[Opening Data in this exercise section]

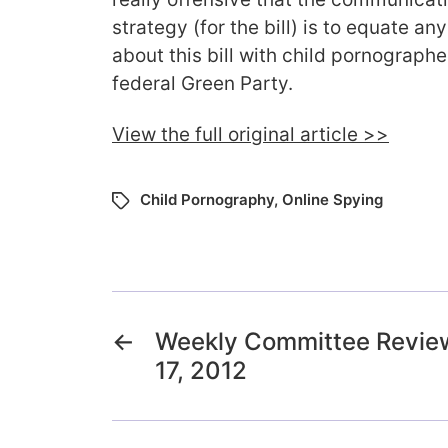
strategy (for the bill) is to equate 
about this bill with child pornographe
federal Green Party.
View the full original article >>
Child Pornography
,
Online Spying
←
Weekly Committee Review
17, 2012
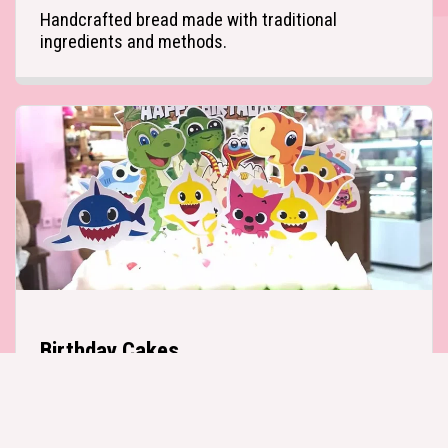
Handcrafted bread made with traditional 
ingredients and methods.
Birthday Cakes
Custom cakes perfect for every occasion.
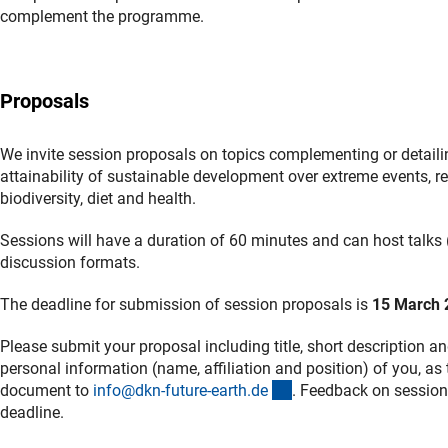
complement the programme.
Proposals
We invite session proposals on topics complementing or detaili
attainability of sustainable development over extreme events, re
biodiversity, diet and health.
Sessions will have a duration of 60 minutes and can host talks (
discussion formats.
The deadline for submission of session proposals is
15 March 
Please submit your proposal including title, short description 
personal information (name, affiliation and position) of you, as
(externer Link)
document to
info@dkn-future-earth.d
e
. Feedback on session
deadline.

[Closing Data in this exercise section]

Please return the lines above exactly, with the pictures omitted.

strategy (for the bill) is to equate 
about this bill with child pornographe
federal Green Party.
View the full original article >>
Child Pornography
,
Online Spying
←
Weekly Committee Review
17, 2012
Handcrafted bread made with traditional 
ingredients and methods.
Birthday Cakes
Custom cakes perfect for every occasion.
complement the programme.
Proposals
We invite session proposals on topics complementing or detaili
attainability of sustainable development over extreme events, re
biodiversity, diet and health.
Sessions will have a duration of 60 minutes and can host talks (
discussion formats.
The deadline for submission of session proposals is
15 March 
Please submit your proposal including title, short description 
personal information (name, affiliation and position) of you, as
(externer Link)
document to
info@dkn-future-earth.d
e
. Feedback on session
deadline.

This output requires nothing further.